Over all lines in the data below, count those holding "LIST" and give only the result.

==== Records

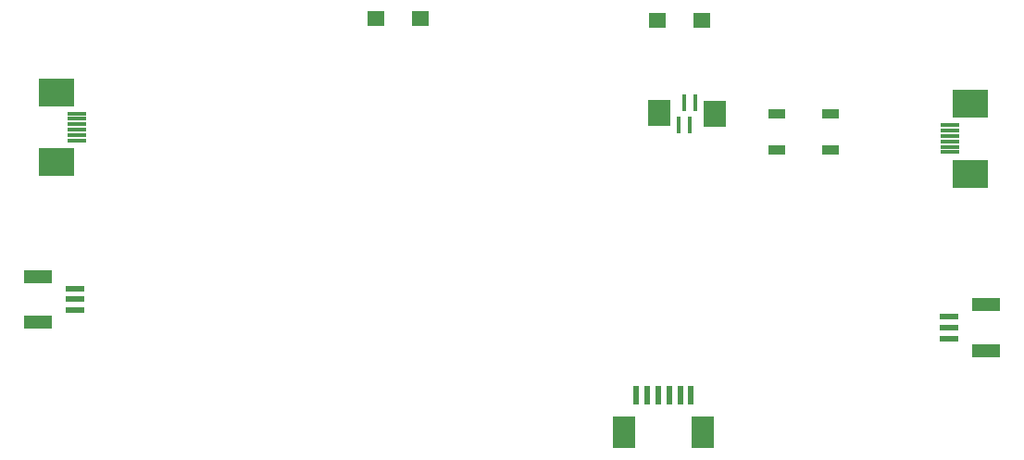
<source format=gbr>
%TF.GenerationSoftware,KiCad,Pcbnew,8.0.2*%
%TF.CreationDate,2024-07-12T01:17:03+08:00*%
%TF.ProjectId,bldcDriver,626c6463-4472-4697-9665-722e6b696361,rev?*%
%TF.SameCoordinates,Original*%
%TF.FileFunction,Paste,Top*%
%TF.FilePolarity,Positive*%
%FSLAX46Y46*%
G04 Gerber Fmt 4.6, Leading zero omitted, Abs format (unit mm)*
G04 Created by KiCad (PCBNEW 8.0.2) date 2024-07-12 01:17:03*
%MOMM*%
%LPD*%
G01*
G04 APERTURE LIST*
%ADD10R,0.500000X1.700000*%
%ADD11R,2.000000X3.000000*%
%ADD12R,1.700000X0.500000*%
%ADD13R,2.500000X1.200000*%
%ADD14R,0.400000X1.500000*%
%ADD15R,2.000000X2.400000*%
%ADD16R,1.800000X0.350000*%
%ADD17R,3.200000X2.500000*%
%ADD18R,1.530000X1.360000*%
%ADD19R,1.500000X0.900000*%
G04 APERTURE END LIST*
D10*
%TO.C,J2*%
X88600000Y-66900000D03*
X89600000Y-66900000D03*
X90600000Y-66900000D03*
X91600000Y-66900000D03*
X92600000Y-66900000D03*
X93600000Y-66900000D03*
D11*
X94700000Y-70300000D03*
X87500000Y-70300000D03*
%TD*%
D12*
%TO.C,CN2*%
X117171500Y-61703500D03*
X117171500Y-60703500D03*
X117171500Y-59703500D03*
D13*
X120571500Y-58603500D03*
X120571500Y-62803500D03*
%TD*%
D14*
%TO.C,P1*%
X92487000Y-42113000D03*
X92987000Y-40085000D03*
X93487000Y-42113000D03*
X93987000Y-40085000D03*
D15*
X95800000Y-41100000D03*
X90674000Y-41091000D03*
%TD*%
D16*
%TO.C,U4*%
X117250000Y-42150000D03*
X117250000Y-42650000D03*
X117250000Y-43150000D03*
X117250000Y-43650000D03*
X117250000Y-44150000D03*
X117250000Y-44650000D03*
D17*
X119150000Y-46600000D03*
X119150000Y-40200000D03*
%TD*%
D18*
%TO.C,SW1*%
X90500000Y-32600000D03*
X94570000Y-32600000D03*
%TD*%
D19*
%TO.C,D12*%
X106350000Y-44450000D03*
X106350000Y-41150000D03*
X101450000Y-41150000D03*
X101450000Y-44450000D03*
%TD*%
D18*
%TO.C,SW2*%
X68835000Y-32400000D03*
X64765000Y-32400000D03*
%TD*%
D12*
%TO.C,CN1*%
X37285000Y-57100000D03*
X37285000Y-58100000D03*
X37285000Y-59100000D03*
D13*
X33885000Y-60200000D03*
X33885000Y-56000000D03*
%TD*%
D16*
%TO.C,U10*%
X37467000Y-43600000D03*
X37467000Y-43100000D03*
X37467000Y-42600000D03*
X37467000Y-42100000D03*
X37467000Y-41600000D03*
X37467000Y-41100000D03*
D17*
X35567000Y-39150000D03*
X35567000Y-45550000D03*
%TD*%
M02*

</source>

========

Exercise output:
2